- **Task brief**:
Repeat all the records exactly, omitting pictures.
*** Supplied material Section Begins ***
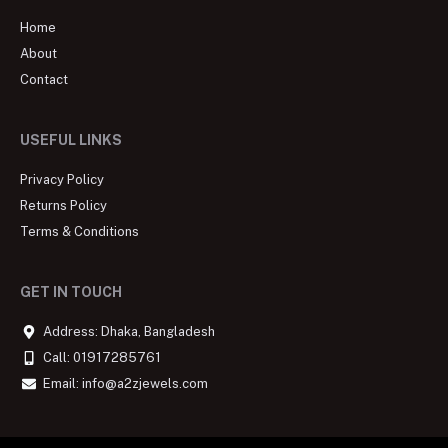
Home
About
Contact
USEFUL LINKS
Privacy Policy
Returns Policy
Terms & Conditions
GET IN TOUCH
Address: Dhaka, Bangladesh
Call: 01917285761
Email: info@a2zjewels.com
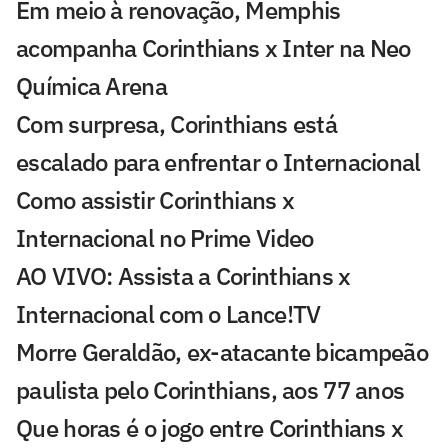
Em meio à renovação, Memphis
acompanha Corinthians x Inter na Neo
Química Arena
Com surpresa, Corinthians está
escalado para enfrentar o Internacional
Como assistir Corinthians x
Internacional no Prime Video
AO VIVO: Assista a Corinthians x
Internacional com o Lance!TV
Morre Geraldão, ex-atacante bicampeão
paulista pelo Corinthians, aos 77 anos
Que horas é o jogo entre Corinthians x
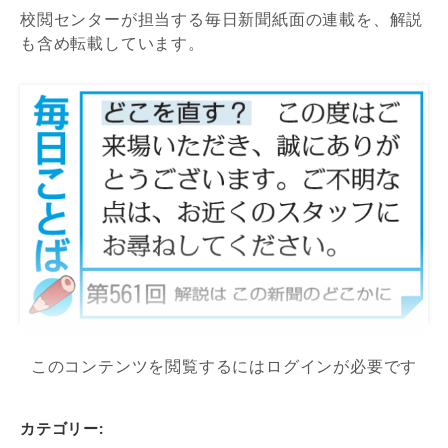
校閲センターが担当する毎日新聞紙面の連載を、解説
も含め転載しています。
このコンテンツを閲覧するにはログインが必要です
カテゴリー:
*** Supplied material Section Ends ***
- **Result of this task**:
Home
About
Contact
USEFUL LINKS
Privacy Policy
Returns Policy
Terms & Conditions
GET IN TOUCH
Address: Dhaka, Bangladesh
Call: 01917285761
Email: info@a2zjewels.com
Em meio à renovação, Memphis
acompanha Corinthians x Inter na Neo
Química Arena
Com surpresa, Corinthians está
escalado para enfrentar o Internacional
Como assistir Corinthians x
Internacional no Prime Video
AO VIVO: Assista a Corinthians x
Internacional com o Lance!TV
Morre Geraldão, ex-atacante bicampeão
paulista pelo Corinthians, aos 77 anos
Que horas é o jogo entre Corinthians x
校閲センターが担当する毎日新聞紙面の連載を、解説
も含め転載しています。
このコンテンツを閲覧するにはログインが必要です
カテゴリー:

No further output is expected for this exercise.